Graça Lopes disse...

É verdade, Isabel, mesmo sem falar ou escrever, passo sempre por aqui para a conhecer e ao David.
Também gosto de aqui encontrar o Jaime que sempre gostei de ler no blog do Salvador.(Até já lhe sugeri a criação de um blog para nos deliciar com os seus poemas)
Um abraço e um beijo até ao Céu!
Graça

Anónimo disse...

PALAVRA É VIDA


De que adianta não falar das coisas que nos incomodam?

De que adianta ostracizá-las, metê-las num guetto?

De que adianta escamoteá-las, como se vivêssemos no melhor dos mundos?

Tenho para mim que nada disso adianta e que a palavra, aquela que, por exemplo, leva Isabel Venâncio a chorar a Sua perda neste seu blogue, antes pelo contrário, fazendo-A reviver tudo o que A liga a Seu filho David Lhe atenuam a perda e Lhe dão vida e mesmo que esta já não seja deste mundo!

Palavra é vida e sustentabiliza-a, aqui e agora, também!!!

Jaime Latino Ferreira
Estoril, 18 de Fevereiro de 2009

Anónimo disse...

GRAÇA LOPES

Minha Amiga,

Só para Lhe dizer que desde Janeiro que já tenho um blogue!

O endereço é:

http://www.a-musica-das-palavras.blogspot.com

Desculpe Isabel mas a interpelação de Graça Lopes tornou-se irresistível!

Beijinhos

Jaime Latino Ferreira
Estoril, 18 de Fevereiro de 2009

Ana Cristina disse...

( Para a Diana )

Menina

Nasceu bonita

Estrela brilhante

Uma fita

É o sabor que te fica

Cativante

Uma dica

Neste dia em que as velas

Brilham mais

São sentinelas

E te mostram de mansinho

Quais janelas

O caminho

-.-

Menina

Canto baixinho

Nos teus anos

Um beijinho


Jaime Latino Ferreira
Estoril, 19 de Fevereiro de 2009

19 de Fevereiro de 2009 0:18


Davidocas,

Hoje à noite no jantar da Diana sei que estarás connosco.
É impossível esquecer-te porque tu a estrela mais cintilante e sempre presente na nossa vida.

Devias estar aqui.
As saudades são tantas.

1 beijinho no dia de anos da tua prima Diana ("D")...foi a tua mãe que "escolheu" o nome dela, sabias!

Jaime,

Obrigada pela poesia que dedicou à minha filha.

1 abraço.
Nini

Anónimo disse...

Boa tarde Isabel,
É a primeira vez que lhe deixo um post, embora tenha seguido o seu blog quase diariamente desde que uma vez o Jaime Latino Ferreira o mencionou no blog do Salvador.
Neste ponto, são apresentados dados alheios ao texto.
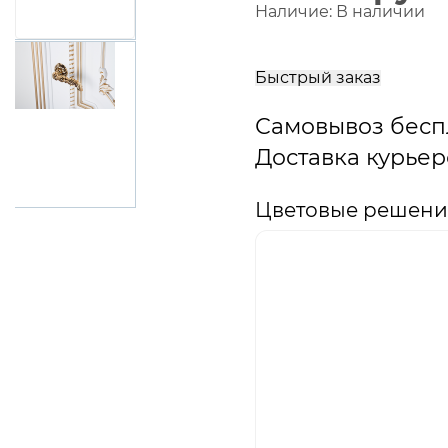
Наличие:
В наличии
В
корзину
Быстрый заказ
Самовывоз бесп
Доставка курьер
Цветовые решения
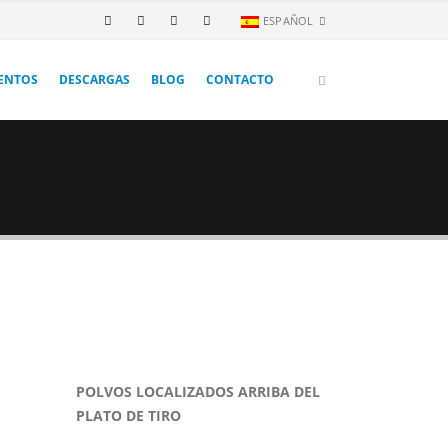
ESPAÑOL
ENTOS
DESCARGAS
BLOG
CONTACTO
POLVOS LOCALIZADOS ARRIBA DEL
PLATO DE TIRO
Perdi a minha Mãe fez em Janeiro 31anos, foi até hoje o maior desgosto da minha vida, ainda me faz muita falta. A minha Mãe como o seu David partiram cedo e deixaram-nos sem chão. Sofreram muito na sua doença mas sempre com uma grande atitude e alegria de viver. Depois da sua partida também eu acabei por me fechar só com ela, sempre que falava dela os meus amigos desviavam a conversa, pensando que me estavam a ajudar, éramos todos novos. No meu núcleo de amigos eu tinha sido a primeira a ter uma perda, ninguém sabia como lidar com ela. Dos amigos que restam dessa altura alguns hoje já entendem a necessidade que tinha de falar na minha Mãe.
Eles estão tão próximo de nós e é tão bom falar deles.
Um abraço
Ana

CA disse...

Querida Isabel,
Deixo-lhe um beijinho grande, grande, grande!